Starting with OS X Mountain Lion, Apple introduced a data execution prevention routine called Gatekeeper, which will block the automatic execution of programs that are either unsigned by an Apple Developer, or not issued through the App Store.
This routine prevents potentially malicious programs from running and harming the system or your data. However, while beneficial, it can also prevent legitimate programs from running, where it issues a warning that the program is not signed and will not allow it to run.
If you regularly use third-party programs that give this warning, then one option is to turn off Gatekeeper in the Security System Preferences, but this will prevent the service from helping secure your Mac.
To overcome this, there are two options. The first is to right-click the program and use the "Open" contextual menu item to initially launch such programs. The use of this menu suggests you explicitly intend to open the program, instead of perhaps inadvertently launching it with a double-click.

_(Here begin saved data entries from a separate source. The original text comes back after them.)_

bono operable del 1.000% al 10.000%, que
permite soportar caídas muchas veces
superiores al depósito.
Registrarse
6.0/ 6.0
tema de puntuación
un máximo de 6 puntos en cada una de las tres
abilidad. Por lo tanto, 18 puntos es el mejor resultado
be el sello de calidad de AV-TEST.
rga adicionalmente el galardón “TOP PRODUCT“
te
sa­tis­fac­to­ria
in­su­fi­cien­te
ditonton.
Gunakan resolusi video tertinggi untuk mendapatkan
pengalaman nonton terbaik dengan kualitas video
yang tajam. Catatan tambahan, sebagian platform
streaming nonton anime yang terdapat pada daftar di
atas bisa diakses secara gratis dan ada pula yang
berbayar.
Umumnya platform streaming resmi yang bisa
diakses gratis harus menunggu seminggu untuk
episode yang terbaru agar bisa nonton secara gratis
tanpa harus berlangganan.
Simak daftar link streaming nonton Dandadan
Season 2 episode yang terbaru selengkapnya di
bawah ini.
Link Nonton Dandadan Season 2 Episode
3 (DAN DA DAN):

When you do this, a warning message will still appear; however, if you choose the option to open the program, then a Gatekeeper exception will be made for it.
If you have installed OS X Mavericks on your system, Apple has introduced another means for bypassing Gatekeeper. If you open a program that issues a Gatekeeper warning, then even if you have dismissed the warning, you can go to the Security pane of System Preferences, where you will see a message under the Gatekeeper settings about the recently blocked program. Next to this message is a button titled "Open Anyway," which if clicked, will launch the program and make an exception for it in the Gatekeeper database.
Even though the extra steps to use this new feature make it less convenient than using the contextual menu, it is still a new option for those using OS X Mavericks.